Formerly the site of Magnesia was identified with the modern Guzel-hissar; but it is now generally admitted, that Inek-bazar, where ruins of the temple of Artemis Leucophryene still exist, is the site of the ancient Magnesia. (Leake, Asia Minor, pp. 242, foll.; Arundell, Seven Churches, pp. 58, foll.; Cramer, Asia Minor, vol. i. pp. 459, foll.)



A town of Lydia, usually with the addition πρὸς or ὑπὸ Σιπύλῳ (ad Sipylum), to distinguish it from Magnesia on the Maeander in Ionia situated on the north-western slope of Mount Sipylus on the southern bank of the river Hermus. We are not informed when or by whom the town was founded, but it may have been a settlement of the Magnesians in the east of Thessaly. Magnesia is most celebrated in history for the victory gained under its walls by the two Scipios in B.C. 190, over Antiochus the Great, whereby the king was for ever driven from Western Asia. (Strab. xiii. p.622 Plin 2.93; Ptol. 5.2.16, 8.17.16; Scylax, p. 37 Liv. 37.37, foll.; Tac. Ann. 2.47.) The town, after the victory of the Scipios, surrendered to the Romans. (Appian, App. Syr. 35.) During the war against Mithridates the Magnesians defended themselves bravely against the king. (Paus. 1.20.3.) In the reign of Tiberius, the town was nearly destroyed by an earthquake, in which several other Asiatic cities perished; and the emperor on that occasion granted liberal sums from the treasury to repair the loss sustained by the inhabitants (Strab. xii. p.579; xiii. p. 622; Tac. l.c.) From coins and other sources, we learn that Magnesia continued to flourish down to the fifth century (Hierocl. p. 660); and it is often mentioned by the Byzantine writers.
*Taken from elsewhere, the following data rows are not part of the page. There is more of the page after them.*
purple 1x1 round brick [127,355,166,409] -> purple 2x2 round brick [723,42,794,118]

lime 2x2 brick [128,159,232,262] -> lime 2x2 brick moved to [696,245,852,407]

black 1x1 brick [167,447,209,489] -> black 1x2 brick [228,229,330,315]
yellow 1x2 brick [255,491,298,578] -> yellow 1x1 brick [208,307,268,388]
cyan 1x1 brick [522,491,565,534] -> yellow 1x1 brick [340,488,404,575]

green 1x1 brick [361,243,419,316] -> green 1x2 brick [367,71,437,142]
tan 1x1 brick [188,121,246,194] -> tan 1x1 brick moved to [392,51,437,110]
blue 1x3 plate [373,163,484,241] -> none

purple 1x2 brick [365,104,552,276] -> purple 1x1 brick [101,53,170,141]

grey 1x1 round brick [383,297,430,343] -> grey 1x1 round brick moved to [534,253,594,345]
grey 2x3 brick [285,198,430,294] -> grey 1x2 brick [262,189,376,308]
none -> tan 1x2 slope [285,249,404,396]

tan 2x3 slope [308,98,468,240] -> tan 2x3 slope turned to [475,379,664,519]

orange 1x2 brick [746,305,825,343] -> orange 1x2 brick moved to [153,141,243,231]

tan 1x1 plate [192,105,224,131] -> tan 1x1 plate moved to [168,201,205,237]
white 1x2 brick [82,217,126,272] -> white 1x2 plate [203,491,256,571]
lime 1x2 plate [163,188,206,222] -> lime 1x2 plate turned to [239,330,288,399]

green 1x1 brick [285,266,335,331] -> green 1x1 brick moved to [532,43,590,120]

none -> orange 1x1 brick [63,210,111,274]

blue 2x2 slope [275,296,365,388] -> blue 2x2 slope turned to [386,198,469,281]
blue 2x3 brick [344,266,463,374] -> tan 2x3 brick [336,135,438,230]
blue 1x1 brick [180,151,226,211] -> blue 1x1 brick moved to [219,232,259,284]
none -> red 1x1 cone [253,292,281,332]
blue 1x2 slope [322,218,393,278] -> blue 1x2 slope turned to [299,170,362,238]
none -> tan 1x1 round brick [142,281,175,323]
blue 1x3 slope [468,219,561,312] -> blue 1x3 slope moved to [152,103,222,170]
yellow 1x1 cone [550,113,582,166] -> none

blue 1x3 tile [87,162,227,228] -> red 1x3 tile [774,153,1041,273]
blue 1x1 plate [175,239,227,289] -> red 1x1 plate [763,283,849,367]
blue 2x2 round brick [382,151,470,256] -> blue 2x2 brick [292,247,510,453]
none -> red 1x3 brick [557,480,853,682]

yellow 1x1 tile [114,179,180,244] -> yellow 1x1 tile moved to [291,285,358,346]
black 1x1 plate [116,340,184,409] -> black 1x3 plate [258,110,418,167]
During the Turkish rule, it once was the residence of the Sultan; but at present it is much reduced, though it preserves its ancient name in the corrupt form of Manissa. The ruins of ancient buildings are not very considerable. (Chandler, Travels in Asia, ii. p. 332; Keppel, Travels, ii. p. 295.) The accompanying coin is remarkable by having on its obverse the head of Cicero, though the reason why it appears here, is unknown. The legend, which is incorrectly figured, should be, ΜΑΡΚΟΣ ΤΥΛΛΙΟΣ ΚΙΚΕΡΩΝ.